Hellbent against dissent

Psychology suggests that mischievous, stubborn children are more likely to be intelligent, successful individuals in adulthood. The problems lie with the youngsters who obey too much and do their utmost to please others.

Nearing adolescence, youths tend to be rebellious, confrontational, and arrogant. This is not necessarily a negative aspect: a wonderful climate for engaging, fiery debates is created; a fertile ground on which ideas are born, bred, yet seldom killed.

Even if the stereotype isn’t true, they are usually the most energetic demographic. In Slovakia, students led the mass protests that led to the resignation of their prime minister. In the United Kingdom, Jeremy Corbyn’s grassroots campaign features the youth, who he successfully mobilised to move closer to a majority.

In Malta, a lack of criticism for this government on the University campus is disconcerting. Everybody has got something to say about Donald Trump and ‘the rocket man’, or a joke to crack about Brexit. When it comes to local politics, many steer toward the inoffensive and the sterile. Comments must be artificial in order to “balance out” criticism so as not to sound “biased”.

# Tasks to carry out
1. In the piece on student dissent, who led the mass protests in Slovakia?
2. Rewrite the piece on student dissent starting with "Psychology suggests that" and going on through "to please others.", swapping "stubborn" for "headstrong".

# Data excerpts
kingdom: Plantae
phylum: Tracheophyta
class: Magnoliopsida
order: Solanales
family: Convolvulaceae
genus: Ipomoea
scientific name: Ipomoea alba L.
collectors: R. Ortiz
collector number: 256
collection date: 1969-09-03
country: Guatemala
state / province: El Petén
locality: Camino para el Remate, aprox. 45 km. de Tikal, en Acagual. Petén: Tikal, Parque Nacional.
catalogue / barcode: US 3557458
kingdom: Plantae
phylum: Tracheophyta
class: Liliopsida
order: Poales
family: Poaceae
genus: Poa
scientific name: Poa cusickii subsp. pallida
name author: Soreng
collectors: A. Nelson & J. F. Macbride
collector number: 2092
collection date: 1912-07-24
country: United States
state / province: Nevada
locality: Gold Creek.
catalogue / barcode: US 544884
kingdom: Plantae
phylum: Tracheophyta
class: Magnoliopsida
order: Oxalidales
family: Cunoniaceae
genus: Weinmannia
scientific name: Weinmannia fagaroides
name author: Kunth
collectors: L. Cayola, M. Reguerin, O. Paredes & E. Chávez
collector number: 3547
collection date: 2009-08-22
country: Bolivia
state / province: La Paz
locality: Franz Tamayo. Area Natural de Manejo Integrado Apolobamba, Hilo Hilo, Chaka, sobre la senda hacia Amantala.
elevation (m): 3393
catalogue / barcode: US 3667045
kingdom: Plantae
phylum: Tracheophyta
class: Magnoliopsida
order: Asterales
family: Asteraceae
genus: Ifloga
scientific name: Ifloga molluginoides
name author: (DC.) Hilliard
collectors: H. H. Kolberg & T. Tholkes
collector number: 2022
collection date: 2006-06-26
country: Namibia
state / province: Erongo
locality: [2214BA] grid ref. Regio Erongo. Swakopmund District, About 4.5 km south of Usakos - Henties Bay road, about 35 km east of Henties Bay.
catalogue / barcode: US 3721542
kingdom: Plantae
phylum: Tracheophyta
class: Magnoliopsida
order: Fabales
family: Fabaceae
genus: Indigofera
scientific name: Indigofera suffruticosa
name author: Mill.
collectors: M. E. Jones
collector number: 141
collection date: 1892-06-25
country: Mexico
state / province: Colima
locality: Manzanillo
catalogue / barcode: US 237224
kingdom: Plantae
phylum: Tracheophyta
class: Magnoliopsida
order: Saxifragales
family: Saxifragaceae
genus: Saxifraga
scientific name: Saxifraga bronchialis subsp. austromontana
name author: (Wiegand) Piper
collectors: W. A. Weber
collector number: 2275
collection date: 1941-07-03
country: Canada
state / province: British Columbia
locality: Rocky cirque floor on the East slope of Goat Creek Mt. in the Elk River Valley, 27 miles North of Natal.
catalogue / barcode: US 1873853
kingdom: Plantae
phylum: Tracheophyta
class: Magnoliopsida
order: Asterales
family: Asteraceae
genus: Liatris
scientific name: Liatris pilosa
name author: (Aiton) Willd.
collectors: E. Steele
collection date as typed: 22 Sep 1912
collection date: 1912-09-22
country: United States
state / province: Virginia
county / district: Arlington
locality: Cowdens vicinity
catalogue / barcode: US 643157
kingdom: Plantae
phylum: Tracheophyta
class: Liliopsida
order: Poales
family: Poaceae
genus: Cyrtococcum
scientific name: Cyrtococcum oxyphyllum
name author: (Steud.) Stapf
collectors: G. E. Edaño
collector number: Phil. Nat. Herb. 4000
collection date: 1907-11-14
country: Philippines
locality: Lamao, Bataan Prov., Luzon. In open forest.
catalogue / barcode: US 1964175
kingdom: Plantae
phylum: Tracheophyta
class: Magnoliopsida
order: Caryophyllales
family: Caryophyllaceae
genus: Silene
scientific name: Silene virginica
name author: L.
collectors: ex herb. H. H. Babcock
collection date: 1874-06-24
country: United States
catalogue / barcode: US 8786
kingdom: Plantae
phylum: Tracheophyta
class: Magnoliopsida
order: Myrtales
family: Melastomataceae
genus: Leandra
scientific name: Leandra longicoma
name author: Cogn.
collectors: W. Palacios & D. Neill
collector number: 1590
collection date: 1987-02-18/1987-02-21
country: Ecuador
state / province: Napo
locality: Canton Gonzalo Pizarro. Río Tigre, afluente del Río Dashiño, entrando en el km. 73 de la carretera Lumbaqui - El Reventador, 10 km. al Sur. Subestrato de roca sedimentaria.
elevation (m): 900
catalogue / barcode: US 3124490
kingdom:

# Answers to the problems
1. Students led them.

2.
Psychology suggests that mischievous, headstrong children are more likely to be intelligent, successful individuals in adulthood. The problems lie with the youngsters who obey too much and do their utmost to please others.